Enfin, Patrick Maurus clôt ce dossier par une réflexion portant sur la théorie sociocritique de la traduction, dans le prolongement de la pensée de Régine Robin et d’une réflexion personnelle au long cours. La sociocritique a entretenu des relations étroites avec la poétique d’Henri Meschonnic, mais elle n’a jamais placé la traduction au coeur de ses interrogations, alors que Claude Duchet a lui-même été traducteur de Bertolt Brecht. Patrick Maurus revient, pour combler cette lacune, sur les éléments principaux qui fondent sa conception du processus de traduction. Pour la sociocritique, affirme-t-il, toute traduction suppose un « transfert de socialité » qui se lit dans les choix langagiers du traducteur. Afin de traduire les « valeurs » du texte-source, Patrick Maurus propose une écriture de « l’altération » qui fasse « le deuil de l’original » et qui montre que le texte traduit est une traduction.

En associant pour la première fois Études françaises et Littérature, le double numéro que nous publions prend la mesure de l’originalité et de la richesse du geste critique inventé par Claude Duchet et permet d’évaluer l’apport de la sociocritique des textes à ce que l’on a coutume d’appeler la théorie littéraire. Le lecteur y trouvera des articles qui relisent son oeuvre critique sous un nouvel angle, et d’autres qui lisent avec Claude Duchet des corpus excédant largement le seul xixe siècle ou le genre romanesque.

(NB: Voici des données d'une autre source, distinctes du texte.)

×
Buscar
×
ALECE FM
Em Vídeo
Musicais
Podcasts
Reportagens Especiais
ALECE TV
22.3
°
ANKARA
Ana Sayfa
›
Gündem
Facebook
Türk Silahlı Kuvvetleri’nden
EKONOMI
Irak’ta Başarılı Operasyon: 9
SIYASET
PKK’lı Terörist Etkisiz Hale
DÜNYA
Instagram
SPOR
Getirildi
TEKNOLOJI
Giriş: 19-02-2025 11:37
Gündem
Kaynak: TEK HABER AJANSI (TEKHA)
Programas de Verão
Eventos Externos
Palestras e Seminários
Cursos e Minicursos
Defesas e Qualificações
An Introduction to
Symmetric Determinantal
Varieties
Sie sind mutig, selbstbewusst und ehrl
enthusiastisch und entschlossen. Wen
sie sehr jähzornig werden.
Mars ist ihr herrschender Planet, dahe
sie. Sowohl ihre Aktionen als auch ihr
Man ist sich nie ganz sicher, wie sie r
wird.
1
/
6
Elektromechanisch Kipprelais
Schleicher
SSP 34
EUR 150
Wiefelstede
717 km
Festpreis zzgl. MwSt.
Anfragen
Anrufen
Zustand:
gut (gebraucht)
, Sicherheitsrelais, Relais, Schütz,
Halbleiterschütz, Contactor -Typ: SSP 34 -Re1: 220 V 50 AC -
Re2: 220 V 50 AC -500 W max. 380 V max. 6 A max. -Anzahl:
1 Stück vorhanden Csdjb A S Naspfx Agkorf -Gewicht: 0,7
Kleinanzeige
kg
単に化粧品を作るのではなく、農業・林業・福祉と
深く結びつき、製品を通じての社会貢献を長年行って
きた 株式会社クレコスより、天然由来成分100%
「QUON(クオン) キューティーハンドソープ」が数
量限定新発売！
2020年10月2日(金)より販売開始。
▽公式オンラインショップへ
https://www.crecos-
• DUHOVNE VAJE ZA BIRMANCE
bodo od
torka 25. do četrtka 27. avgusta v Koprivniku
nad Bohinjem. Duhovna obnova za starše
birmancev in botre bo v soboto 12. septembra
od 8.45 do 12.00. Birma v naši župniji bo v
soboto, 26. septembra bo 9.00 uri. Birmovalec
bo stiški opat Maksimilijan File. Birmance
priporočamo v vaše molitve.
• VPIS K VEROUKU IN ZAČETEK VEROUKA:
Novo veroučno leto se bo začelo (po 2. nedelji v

À des degrés divers, ils témoignent tous de la richesse d’une aventure théorique commencée il y a un demi-siècle et dont la vitalité est aujourd’hui indéniable. Il est impossible, pour en rendre compte, de faire ici le point sur les travaux actuels en sociocritique ou de tracer les voies d’avenir qu’elle devrait emprunter ou approfondir[28]. Forte d’un fonds très considérable de notions, elle a formulé en un demi-siècle des propositions théoriques qui constituent des apports majeurs pour examiner l’historicité et la socialité des textes. Cette inventivité théorique a poussé une génération de chercheurs à proposer de nouvelles notions et à renouveler la façon de faire de la critique génétique, de l’histoire littéraire ou de la traductologie. Elle inspire aujourd’hui une nouvelle génération de sociocriticiens qui élaborent leurs propres propositions théoriques, qui réfléchissent à l’articulation de concepts prédéfinis, qui les mobilisent dans des lectures de corpus différents ou qui reformulent à nouveaux frais des questions déjà posées par les études littéraires. Pour qui l’enseigne et la pratique dans ses recherches, une telle perspective de lecture fait plus que donner une esthétique au marxisme : elle montre que l’imagination et l’inventivité se déploient aussi du côté de la théorie littéraire, et invite à lire la socialité de la littérature en plongeant dans l’étrangeté et la beauté inouïe des textes.